_Provided passage_:
>>
After installing the software I ran through its contents. I really liked the interface and was pleased with the animated fretboard that displays the notes as the music is played. I have found instructional videos sometimes difficult to follow because the teacher is facing you. Here, you have the fretboard adjusted in the correct manner. It can be viewed properly for left handed players, too. Among the contents are some very useful tools. There is an automatic tuner, digital metronome, and digital recording device to allow you to play back what you have done. Also included is a chord dictionary with a library of over 250 chords. It shows fingering positions, and has recorded sound playback.
The contents page allows you to quickly find an area to work in. Here you can go directly to a wide variety of subjects such as chord types, blues boogie, palm muting, or picking patterns. The licks are offered in rock, heavy metal, punk, and blues among other styles. The lessons are very easy to follow. I had my guitar on my lap when I first ran the application, and soon found myself playing along. There are over 50 QuickTime videos featuring radio personality Steve Rock. He goes through the lesson's techniques, and lets you see it played. There is plenty of live recorded multi-track audio that can be slowed down with the variable-speed MIDI tracks. Each lesson includes recorded tips from the instructor. There is tablature as well as the animated fretboard. The tablature features tracking as it is played. The black note turns red as you hear it. Sections can be selected and looped for extended practice. I found this to be very helpful in following along. The slow and fast choice is a great idea.
<<
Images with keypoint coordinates
>>
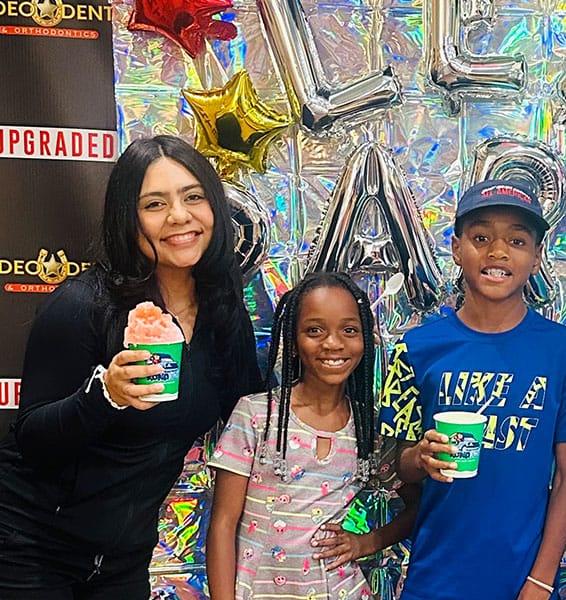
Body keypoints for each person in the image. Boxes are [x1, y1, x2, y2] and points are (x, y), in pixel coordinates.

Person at [0, 135, 262, 599]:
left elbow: (248, 408)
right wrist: (106, 396)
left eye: (194, 196)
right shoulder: (84, 304)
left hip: (123, 557)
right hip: (29, 546)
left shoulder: (224, 307)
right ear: (129, 218)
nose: (179, 216)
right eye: (155, 204)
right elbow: (33, 440)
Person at [378, 179, 566, 600]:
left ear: (535, 259)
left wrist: (541, 579)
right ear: (457, 249)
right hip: (434, 579)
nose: (498, 252)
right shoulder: (417, 348)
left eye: (516, 240)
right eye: (481, 238)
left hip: (521, 581)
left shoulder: (564, 352)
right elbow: (393, 467)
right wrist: (419, 458)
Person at [207, 271, 420, 600]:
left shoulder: (368, 430)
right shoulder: (256, 415)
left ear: (366, 341)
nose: (333, 343)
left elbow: (418, 506)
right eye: (314, 330)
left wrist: (365, 542)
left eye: (349, 330)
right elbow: (222, 524)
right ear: (292, 342)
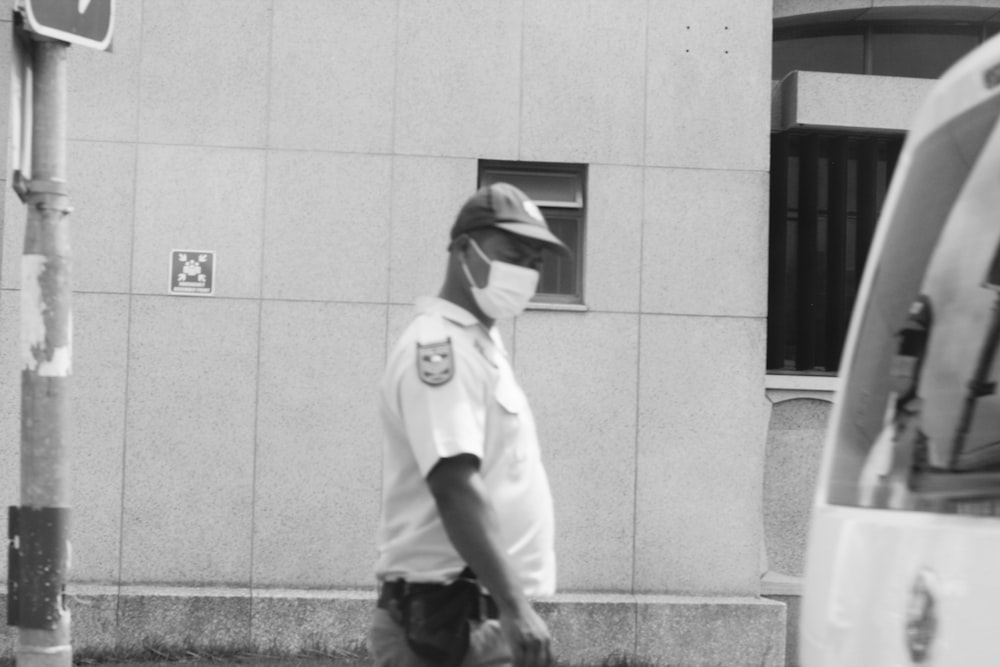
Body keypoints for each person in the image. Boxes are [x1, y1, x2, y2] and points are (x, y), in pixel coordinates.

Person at [370, 182, 569, 667]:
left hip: (477, 616)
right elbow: (455, 484)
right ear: (464, 249)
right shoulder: (441, 349)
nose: (526, 272)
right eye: (514, 255)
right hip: (447, 621)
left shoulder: (479, 345)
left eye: (536, 262)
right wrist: (516, 606)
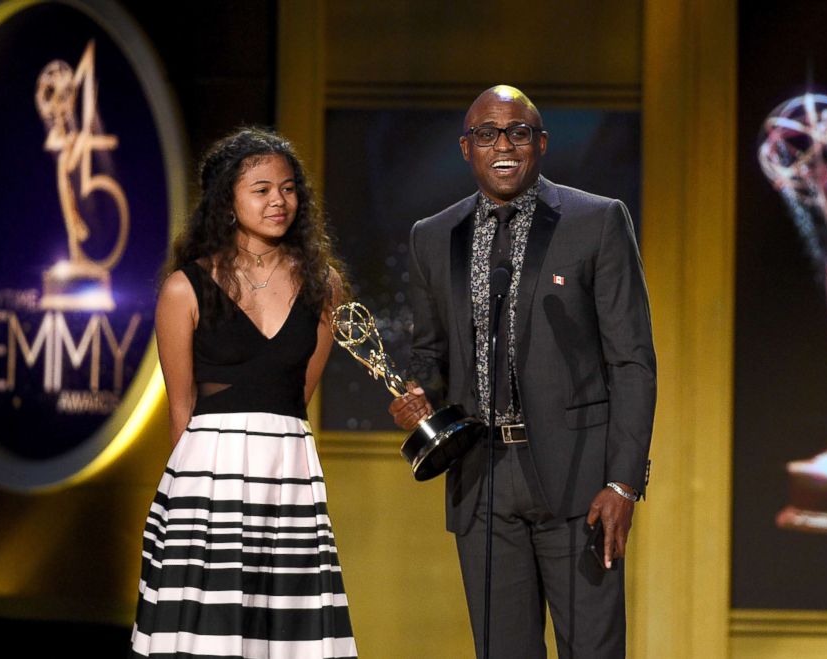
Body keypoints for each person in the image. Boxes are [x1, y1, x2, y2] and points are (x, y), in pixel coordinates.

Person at [389, 85, 656, 658]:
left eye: (518, 132)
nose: (503, 145)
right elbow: (429, 351)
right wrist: (418, 395)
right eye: (487, 134)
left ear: (541, 143)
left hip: (580, 481)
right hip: (481, 482)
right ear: (467, 148)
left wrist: (623, 482)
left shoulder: (598, 221)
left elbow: (632, 361)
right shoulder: (432, 237)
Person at [130, 126, 357, 659]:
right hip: (209, 485)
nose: (278, 200)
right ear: (227, 200)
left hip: (287, 476)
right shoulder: (185, 287)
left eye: (287, 188)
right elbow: (181, 408)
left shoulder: (324, 285)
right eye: (261, 188)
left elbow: (296, 392)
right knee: (208, 631)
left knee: (286, 631)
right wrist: (194, 506)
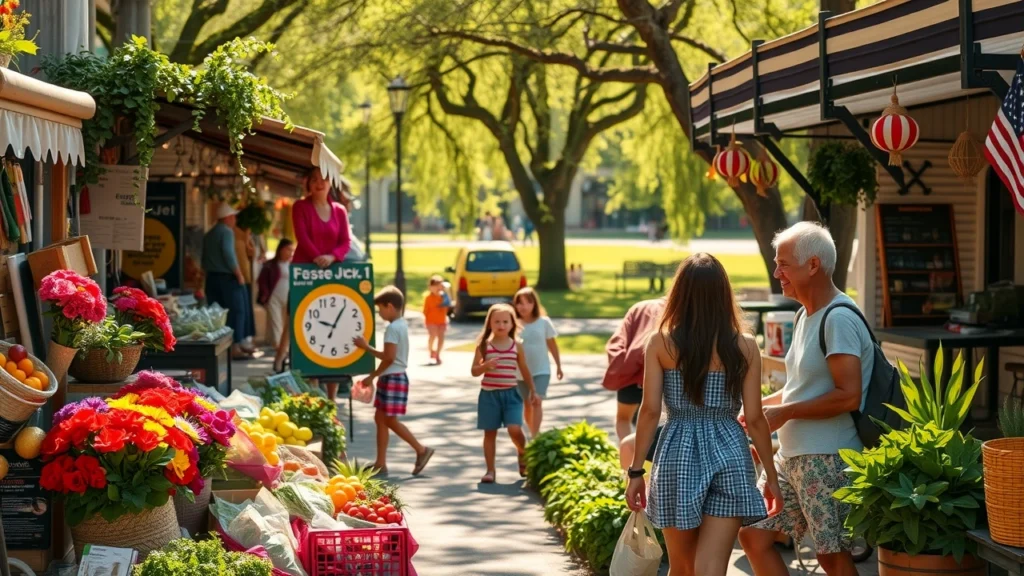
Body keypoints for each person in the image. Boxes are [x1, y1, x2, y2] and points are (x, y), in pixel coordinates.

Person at [625, 253, 782, 576]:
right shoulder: (746, 346)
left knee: (681, 568)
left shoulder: (661, 344)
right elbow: (754, 418)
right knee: (711, 568)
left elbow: (651, 411)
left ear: (679, 294)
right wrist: (772, 478)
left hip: (678, 453)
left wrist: (636, 472)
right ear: (724, 295)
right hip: (730, 451)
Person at [738, 221, 872, 576]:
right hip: (792, 457)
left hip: (827, 459)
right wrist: (759, 408)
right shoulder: (804, 315)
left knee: (831, 555)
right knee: (753, 534)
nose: (776, 271)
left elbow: (848, 395)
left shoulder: (838, 318)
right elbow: (801, 385)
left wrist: (785, 413)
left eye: (784, 263)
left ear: (813, 265)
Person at [280, 170, 352, 388]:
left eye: (324, 180)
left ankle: (332, 395)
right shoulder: (300, 207)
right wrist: (317, 258)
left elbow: (345, 241)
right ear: (308, 184)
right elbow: (301, 237)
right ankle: (311, 389)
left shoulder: (339, 210)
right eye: (314, 180)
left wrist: (332, 257)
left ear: (331, 183)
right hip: (305, 276)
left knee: (334, 330)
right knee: (307, 327)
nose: (319, 184)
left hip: (332, 276)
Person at [354, 286, 435, 476]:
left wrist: (367, 354)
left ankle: (421, 450)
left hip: (392, 377)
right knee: (380, 419)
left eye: (380, 309)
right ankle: (381, 463)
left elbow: (388, 357)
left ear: (389, 306)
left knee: (389, 419)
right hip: (393, 376)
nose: (380, 313)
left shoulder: (392, 328)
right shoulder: (401, 324)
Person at [470, 303, 540, 483]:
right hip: (488, 395)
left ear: (512, 324)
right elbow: (474, 371)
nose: (501, 325)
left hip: (511, 394)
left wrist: (533, 390)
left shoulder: (516, 345)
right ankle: (490, 470)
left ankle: (522, 453)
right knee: (489, 433)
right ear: (490, 324)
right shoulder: (484, 346)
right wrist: (485, 366)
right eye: (497, 322)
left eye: (505, 321)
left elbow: (524, 369)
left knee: (514, 428)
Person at [602, 297, 665, 441]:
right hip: (660, 373)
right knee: (657, 421)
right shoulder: (675, 309)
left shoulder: (638, 308)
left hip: (631, 371)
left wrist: (621, 366)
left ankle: (628, 456)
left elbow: (618, 339)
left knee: (623, 419)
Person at [202, 202, 252, 359]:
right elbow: (229, 254)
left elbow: (203, 258)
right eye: (234, 217)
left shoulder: (209, 234)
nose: (235, 220)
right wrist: (239, 274)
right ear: (228, 218)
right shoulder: (227, 232)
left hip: (211, 278)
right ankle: (235, 346)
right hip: (227, 278)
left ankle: (220, 347)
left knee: (217, 313)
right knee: (237, 311)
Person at [512, 287, 562, 438]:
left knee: (537, 400)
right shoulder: (514, 324)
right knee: (527, 403)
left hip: (541, 370)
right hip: (520, 373)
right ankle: (531, 431)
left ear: (534, 304)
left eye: (528, 302)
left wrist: (558, 365)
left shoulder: (544, 322)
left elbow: (552, 344)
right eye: (519, 303)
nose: (523, 306)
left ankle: (535, 435)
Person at [257, 239, 293, 367]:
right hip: (274, 298)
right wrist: (265, 295)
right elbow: (262, 281)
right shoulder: (270, 265)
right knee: (276, 324)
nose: (290, 252)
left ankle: (283, 352)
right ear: (281, 249)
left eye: (292, 250)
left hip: (289, 298)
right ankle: (280, 352)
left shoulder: (292, 264)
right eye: (288, 249)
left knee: (287, 326)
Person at [234, 224, 258, 354]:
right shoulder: (234, 235)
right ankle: (240, 341)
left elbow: (251, 253)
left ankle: (243, 339)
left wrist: (247, 238)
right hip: (239, 276)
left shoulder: (242, 236)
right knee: (240, 311)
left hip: (244, 276)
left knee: (244, 310)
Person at [423, 275, 450, 365]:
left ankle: (438, 354)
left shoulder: (444, 297)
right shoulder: (428, 298)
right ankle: (431, 351)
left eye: (440, 286)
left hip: (442, 320)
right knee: (432, 336)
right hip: (431, 321)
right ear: (430, 287)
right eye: (435, 286)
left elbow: (448, 306)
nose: (438, 288)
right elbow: (425, 311)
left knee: (441, 338)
<<
_Requirement_: Can you set down the guitar software review word for word, starting at the words "After installing the" and stopping after "recorded sound playback."?

_Expected output_:
After installing the software I ran through its contents. I really liked the interface and was pleased with the animated fretboard that displays the notes as the music is played. I have found instructional videos sometimes difficult to follow because the teacher is facing you. Here, you have the fretboard adjusted in the correct manner. It can be viewed properly for left handed players, too. Among the contents are some very useful tools. There is an automatic tuner, digital metronome, and digital recording device to allow you to play back what you have done. Also included is a chord dictionary with a library of over 250 chords. It shows fingering positions, and has recorded sound playback.